Replace these placeholders with your actual credentials:

* `hftoken`: Your HuggingFace token (you must accept the model's terms).
* `user`: Azure SQL server admin username.
* `password`: Azure SQL admin password.
* `server`: Fully qualified Azure SQL server name.

TIP: If you're not using Azure SQL Server, omit the entire `azuresql` section.

== Creating GPU Nodes (MachineSet)

Your cluster requires GPU nodes with a specific taint to host the vLLM inference service:

[source,yaml]
----
- key: odh-notebook
value: "true"
effect: NoSchedule
----

=== Creating GPU Nodes Automatically

If no GPU nodes exist, run this command to provision one default GPU node:

[source,shell]
----
./pattern.sh make create-gpu-machineset-azure
----

This creates a single `Standard_NC8as_T4_v3` GPU node.

=== Customizing GPU Node Creation

To control GPU node specifics, provide additional parameters:

[source,shell]
----
./pattern.sh make create-gpu-machineset-azure GPU_REPLICAS=3 OVERRIDE_ZONE=2 GPU_VM_SIZE=Standard_NC16as_T4_v3
----

Parameters available:

* `GPU_REPLICAS`: Number of GPU nodes to provision.
* `OVERRIDE_ZONE`: Availability zone (optional).
* `GPU_VM_SIZE`: Azure VM SKU for GPU nodes.

The script automatically applies the required taint.
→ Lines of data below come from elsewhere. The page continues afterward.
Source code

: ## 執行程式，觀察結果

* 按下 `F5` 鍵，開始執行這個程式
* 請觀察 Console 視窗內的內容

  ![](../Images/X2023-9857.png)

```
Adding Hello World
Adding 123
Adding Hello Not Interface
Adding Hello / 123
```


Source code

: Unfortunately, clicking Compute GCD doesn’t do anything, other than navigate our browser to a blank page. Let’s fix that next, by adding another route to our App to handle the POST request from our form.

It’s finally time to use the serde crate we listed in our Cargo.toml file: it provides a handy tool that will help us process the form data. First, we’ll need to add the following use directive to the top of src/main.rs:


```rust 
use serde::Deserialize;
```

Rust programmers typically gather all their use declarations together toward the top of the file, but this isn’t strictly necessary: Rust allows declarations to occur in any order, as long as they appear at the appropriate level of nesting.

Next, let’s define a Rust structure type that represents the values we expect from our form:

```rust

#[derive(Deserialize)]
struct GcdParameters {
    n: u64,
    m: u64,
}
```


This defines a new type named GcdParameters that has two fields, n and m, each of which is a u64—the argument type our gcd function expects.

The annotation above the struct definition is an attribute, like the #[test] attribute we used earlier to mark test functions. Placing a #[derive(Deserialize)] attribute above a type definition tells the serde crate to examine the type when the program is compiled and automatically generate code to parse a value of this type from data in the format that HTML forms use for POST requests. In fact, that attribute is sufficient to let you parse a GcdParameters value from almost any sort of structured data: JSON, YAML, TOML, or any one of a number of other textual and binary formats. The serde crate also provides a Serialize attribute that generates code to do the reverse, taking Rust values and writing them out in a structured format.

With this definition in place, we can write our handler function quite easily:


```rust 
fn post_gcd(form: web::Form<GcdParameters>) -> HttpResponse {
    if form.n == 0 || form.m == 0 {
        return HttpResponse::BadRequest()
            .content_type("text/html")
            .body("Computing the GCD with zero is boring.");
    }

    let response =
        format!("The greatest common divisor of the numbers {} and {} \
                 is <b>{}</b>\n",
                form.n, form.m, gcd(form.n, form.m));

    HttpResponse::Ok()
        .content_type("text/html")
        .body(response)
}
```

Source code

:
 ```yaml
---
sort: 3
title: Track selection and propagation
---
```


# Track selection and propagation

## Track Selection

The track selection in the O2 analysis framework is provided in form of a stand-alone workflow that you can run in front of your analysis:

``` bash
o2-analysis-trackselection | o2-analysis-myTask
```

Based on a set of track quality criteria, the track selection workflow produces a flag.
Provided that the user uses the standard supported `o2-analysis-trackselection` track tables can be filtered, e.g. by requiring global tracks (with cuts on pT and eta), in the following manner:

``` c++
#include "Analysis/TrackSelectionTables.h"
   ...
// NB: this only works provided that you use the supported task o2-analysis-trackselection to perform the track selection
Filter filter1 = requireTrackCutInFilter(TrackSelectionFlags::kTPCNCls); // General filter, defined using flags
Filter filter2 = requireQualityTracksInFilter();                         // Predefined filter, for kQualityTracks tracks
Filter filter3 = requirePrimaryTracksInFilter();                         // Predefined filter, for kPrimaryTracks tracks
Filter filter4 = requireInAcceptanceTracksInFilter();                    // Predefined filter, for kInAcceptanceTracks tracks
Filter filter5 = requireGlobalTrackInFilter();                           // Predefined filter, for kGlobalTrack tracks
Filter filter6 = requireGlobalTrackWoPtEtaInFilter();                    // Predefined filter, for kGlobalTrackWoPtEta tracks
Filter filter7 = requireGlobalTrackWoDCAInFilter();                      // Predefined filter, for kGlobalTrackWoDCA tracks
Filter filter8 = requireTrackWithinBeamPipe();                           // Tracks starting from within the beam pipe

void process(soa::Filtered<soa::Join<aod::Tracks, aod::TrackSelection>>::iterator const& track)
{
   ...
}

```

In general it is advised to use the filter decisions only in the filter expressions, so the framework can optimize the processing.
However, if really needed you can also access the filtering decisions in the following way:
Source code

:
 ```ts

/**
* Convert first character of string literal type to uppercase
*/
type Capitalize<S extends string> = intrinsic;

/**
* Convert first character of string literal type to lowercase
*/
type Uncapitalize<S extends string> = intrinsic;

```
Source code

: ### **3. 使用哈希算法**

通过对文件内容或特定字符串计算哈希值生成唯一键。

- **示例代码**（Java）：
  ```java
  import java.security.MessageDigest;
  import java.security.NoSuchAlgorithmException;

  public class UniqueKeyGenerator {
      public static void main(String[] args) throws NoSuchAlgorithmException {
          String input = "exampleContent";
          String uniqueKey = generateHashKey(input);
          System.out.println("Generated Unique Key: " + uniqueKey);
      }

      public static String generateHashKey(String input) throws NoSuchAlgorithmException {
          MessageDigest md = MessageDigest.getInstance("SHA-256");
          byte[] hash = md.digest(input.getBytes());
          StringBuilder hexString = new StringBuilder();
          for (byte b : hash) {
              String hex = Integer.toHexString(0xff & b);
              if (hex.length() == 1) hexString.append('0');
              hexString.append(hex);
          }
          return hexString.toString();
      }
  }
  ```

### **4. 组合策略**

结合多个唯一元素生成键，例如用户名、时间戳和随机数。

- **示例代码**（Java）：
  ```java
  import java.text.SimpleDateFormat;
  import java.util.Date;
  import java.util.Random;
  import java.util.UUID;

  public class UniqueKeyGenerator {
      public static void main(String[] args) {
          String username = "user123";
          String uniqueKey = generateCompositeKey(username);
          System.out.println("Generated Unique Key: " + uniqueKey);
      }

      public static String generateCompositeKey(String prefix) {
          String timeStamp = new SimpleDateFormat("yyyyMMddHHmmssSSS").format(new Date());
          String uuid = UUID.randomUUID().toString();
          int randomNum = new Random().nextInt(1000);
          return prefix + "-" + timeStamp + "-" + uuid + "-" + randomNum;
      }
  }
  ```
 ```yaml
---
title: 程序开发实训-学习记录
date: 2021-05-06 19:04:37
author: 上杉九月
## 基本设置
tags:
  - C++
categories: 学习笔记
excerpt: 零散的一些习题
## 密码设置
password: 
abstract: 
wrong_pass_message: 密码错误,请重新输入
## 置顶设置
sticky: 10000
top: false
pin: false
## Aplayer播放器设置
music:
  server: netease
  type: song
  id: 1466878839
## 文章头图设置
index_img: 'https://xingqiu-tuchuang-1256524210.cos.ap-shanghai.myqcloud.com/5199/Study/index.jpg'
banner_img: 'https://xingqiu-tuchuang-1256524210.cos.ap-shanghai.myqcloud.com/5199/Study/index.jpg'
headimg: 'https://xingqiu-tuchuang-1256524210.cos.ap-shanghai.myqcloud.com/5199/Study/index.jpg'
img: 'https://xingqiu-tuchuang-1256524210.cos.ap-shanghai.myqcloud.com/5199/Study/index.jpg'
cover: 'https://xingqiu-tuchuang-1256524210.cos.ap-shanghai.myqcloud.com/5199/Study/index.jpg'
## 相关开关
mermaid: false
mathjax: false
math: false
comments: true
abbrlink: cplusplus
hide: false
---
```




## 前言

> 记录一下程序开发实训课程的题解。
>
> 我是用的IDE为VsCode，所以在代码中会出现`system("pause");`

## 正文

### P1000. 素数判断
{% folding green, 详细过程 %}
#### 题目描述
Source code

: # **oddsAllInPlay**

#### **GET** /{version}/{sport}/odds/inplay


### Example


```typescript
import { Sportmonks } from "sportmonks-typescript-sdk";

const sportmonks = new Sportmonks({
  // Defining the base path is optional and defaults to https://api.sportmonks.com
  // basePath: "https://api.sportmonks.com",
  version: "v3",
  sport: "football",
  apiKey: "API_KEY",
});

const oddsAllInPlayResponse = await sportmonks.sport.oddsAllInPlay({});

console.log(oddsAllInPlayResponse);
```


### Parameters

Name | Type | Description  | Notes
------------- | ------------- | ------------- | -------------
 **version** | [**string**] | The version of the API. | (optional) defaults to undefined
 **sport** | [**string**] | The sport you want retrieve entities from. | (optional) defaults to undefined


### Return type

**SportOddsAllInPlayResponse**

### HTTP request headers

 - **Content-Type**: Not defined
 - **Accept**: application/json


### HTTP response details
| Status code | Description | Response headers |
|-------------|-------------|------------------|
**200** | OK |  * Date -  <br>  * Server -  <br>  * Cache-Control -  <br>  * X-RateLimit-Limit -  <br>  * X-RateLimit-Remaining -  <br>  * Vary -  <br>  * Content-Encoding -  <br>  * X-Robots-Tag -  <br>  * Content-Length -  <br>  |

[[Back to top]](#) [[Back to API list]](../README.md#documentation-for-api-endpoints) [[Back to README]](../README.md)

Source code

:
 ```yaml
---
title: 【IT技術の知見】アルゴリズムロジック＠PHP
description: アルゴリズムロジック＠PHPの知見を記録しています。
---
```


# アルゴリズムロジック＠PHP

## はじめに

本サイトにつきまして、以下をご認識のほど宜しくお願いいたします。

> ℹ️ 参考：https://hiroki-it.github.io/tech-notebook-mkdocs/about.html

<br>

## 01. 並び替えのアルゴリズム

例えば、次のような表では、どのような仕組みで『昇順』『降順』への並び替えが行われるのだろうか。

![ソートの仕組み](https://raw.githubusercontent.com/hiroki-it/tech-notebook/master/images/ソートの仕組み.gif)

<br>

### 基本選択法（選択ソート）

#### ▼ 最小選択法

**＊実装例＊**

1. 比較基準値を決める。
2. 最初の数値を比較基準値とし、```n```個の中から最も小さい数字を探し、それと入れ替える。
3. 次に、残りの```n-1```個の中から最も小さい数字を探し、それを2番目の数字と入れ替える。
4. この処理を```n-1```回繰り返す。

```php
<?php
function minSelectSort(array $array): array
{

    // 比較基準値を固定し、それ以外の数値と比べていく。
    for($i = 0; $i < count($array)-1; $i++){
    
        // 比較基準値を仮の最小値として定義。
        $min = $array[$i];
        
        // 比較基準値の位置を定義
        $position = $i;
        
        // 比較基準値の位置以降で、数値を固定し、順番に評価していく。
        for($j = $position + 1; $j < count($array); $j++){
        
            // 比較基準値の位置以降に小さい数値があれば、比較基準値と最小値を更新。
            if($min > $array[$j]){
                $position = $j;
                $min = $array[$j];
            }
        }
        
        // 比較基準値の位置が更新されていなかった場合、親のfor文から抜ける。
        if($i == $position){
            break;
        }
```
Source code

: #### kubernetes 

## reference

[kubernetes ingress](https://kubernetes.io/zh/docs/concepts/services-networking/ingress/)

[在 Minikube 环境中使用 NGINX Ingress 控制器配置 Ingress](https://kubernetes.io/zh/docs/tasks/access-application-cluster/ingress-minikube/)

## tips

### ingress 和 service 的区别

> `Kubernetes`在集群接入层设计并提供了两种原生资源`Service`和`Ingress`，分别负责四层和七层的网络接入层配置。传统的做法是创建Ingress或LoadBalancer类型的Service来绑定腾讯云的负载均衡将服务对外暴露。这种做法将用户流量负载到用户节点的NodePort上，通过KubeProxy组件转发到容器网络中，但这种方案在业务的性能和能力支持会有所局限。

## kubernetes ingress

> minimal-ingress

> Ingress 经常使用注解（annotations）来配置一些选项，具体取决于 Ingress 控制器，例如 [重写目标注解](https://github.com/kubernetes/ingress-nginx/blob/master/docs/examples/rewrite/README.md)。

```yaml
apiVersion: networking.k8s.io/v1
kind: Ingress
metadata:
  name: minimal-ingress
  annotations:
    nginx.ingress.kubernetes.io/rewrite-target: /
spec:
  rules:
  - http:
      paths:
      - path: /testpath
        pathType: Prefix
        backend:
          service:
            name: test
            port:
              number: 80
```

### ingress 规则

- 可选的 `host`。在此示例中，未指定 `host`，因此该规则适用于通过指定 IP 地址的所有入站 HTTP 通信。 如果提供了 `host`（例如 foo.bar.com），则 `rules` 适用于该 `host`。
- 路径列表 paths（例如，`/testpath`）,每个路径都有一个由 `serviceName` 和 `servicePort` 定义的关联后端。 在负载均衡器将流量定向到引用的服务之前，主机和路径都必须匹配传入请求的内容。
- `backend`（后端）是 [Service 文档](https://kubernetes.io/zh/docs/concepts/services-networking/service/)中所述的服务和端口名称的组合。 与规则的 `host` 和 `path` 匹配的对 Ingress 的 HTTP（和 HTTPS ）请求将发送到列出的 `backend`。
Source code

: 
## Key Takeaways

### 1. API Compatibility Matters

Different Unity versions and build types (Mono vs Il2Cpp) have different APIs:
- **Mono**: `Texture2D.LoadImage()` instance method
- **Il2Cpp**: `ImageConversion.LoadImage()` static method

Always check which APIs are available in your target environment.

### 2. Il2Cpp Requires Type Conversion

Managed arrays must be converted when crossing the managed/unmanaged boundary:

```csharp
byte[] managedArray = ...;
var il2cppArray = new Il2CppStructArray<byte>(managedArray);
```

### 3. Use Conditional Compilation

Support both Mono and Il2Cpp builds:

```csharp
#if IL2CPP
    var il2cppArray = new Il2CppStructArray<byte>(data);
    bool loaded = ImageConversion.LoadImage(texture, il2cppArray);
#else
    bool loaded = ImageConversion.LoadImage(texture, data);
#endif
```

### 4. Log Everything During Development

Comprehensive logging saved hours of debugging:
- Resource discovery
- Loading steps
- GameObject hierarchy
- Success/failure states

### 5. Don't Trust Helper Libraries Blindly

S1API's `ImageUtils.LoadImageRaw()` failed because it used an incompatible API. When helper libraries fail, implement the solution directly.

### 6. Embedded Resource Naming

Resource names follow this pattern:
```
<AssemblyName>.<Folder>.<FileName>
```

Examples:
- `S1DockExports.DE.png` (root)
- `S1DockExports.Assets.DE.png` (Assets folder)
The Nvidia Operator installed by the pattern will handle CUDA driver installation on GPU nodes.

== Installing the Pattern

Ensure you've completed the following steps:

. Logged into your ARO cluster.
. Created your database (Azure SQL Server) if applicable.
. Prepared the secrets YAML file (`~/values-secret-rag-llm-gitops.yaml`).
. Provisioned GPU nodes with the required taint.

Finally, install the pattern by running:

[source,shell]
----
./pattern.sh make install
----

Your RAG-LLM GitOps Validated Pattern will now deploy to your Azure Red Hat OpenShift cluster.